Patna-based India Meteorological Department (IMD) scientist Anand Shankar said: "The epicentre of the quake was at Sapatgram in Kokrajhar district in Assam. It originated at a depth of around 13km. At 5.5 magnitude it was a normal earthquake, which doesn't cause damage."
"We have not received any reports about deaths or injuries due to the quake. No district has reported any damage due to the tremors," a state disaster management department official said.
People in almost all districts in Bihar felt the jolts, though those living in eastern districts such as Kishanganj, Purnea, Katihar, Araria, Saharsa, Supaul, Madhepura, Khagaria, Begusarai, Samastipur, Muzaffarpur, Sitamarhi, Bhagalpur, Munger, Patna, Jehanabad, Arwal and Bhojpur complained about powerful shocks enough to unnerve them.
Those in Patna, who felt the ground shake under their feet panicked and ran out of their offices and homes.
"I had just sat down on my chair to start the day's work, when it started shaking. I saw the water in my bottle on my desk tremble. Others too became alert and then somebody screamed that it was an earthquake. We all rushed out of the office," said Sanjay Kumar, an employee with a public sector bank in Patna.

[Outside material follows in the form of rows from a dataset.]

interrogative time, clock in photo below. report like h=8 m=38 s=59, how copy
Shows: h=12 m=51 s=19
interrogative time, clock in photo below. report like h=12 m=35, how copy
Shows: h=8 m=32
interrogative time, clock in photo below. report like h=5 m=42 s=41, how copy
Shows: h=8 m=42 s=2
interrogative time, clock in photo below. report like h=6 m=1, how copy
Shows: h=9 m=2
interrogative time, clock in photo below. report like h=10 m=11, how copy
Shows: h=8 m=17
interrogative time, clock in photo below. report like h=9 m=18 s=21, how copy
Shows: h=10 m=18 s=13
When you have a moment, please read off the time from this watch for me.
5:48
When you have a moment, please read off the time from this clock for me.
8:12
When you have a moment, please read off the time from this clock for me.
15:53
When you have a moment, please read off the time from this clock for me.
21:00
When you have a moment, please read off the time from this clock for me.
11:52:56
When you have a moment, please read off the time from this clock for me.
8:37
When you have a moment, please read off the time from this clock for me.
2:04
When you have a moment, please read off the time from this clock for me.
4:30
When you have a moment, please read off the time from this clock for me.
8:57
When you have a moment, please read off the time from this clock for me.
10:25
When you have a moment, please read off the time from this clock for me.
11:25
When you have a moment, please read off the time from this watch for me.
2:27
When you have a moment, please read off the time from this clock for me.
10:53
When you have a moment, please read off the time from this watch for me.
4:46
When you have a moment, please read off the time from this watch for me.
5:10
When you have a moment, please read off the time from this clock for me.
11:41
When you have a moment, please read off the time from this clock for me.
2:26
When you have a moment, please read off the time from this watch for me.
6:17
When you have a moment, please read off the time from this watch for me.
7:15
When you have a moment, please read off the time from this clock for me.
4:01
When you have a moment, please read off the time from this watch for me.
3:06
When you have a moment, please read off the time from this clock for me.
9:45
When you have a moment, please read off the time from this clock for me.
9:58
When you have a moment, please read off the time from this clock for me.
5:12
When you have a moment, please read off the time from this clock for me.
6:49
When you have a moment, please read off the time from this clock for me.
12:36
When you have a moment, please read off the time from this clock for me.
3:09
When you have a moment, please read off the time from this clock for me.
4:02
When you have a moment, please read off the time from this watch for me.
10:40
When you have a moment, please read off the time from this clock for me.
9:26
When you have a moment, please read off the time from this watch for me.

Hundreds of government employees working at Vikas Bhavan and the main secretariat, who had reached their offices on time, scrambled down the staircases to assemble out in the open. The fear factor made the people remain outside for almost half-an-hour.
"Some of us panicked because of the memories of the devastating earthquake that had hit the region in April 2015. We cannot forget how tremors kept coming for months and we all could not even sleep properly," Siyaram Singh said.
Among those who were at home, some felt the shocks while others did not experience them. Leading to a situation in which they debated whether to flee or not and the moment passed.
The last powerful quake that affected the state was January 4, 2016. It was measured to be of 6.7 magnitude and had led to cracks in many old buildings.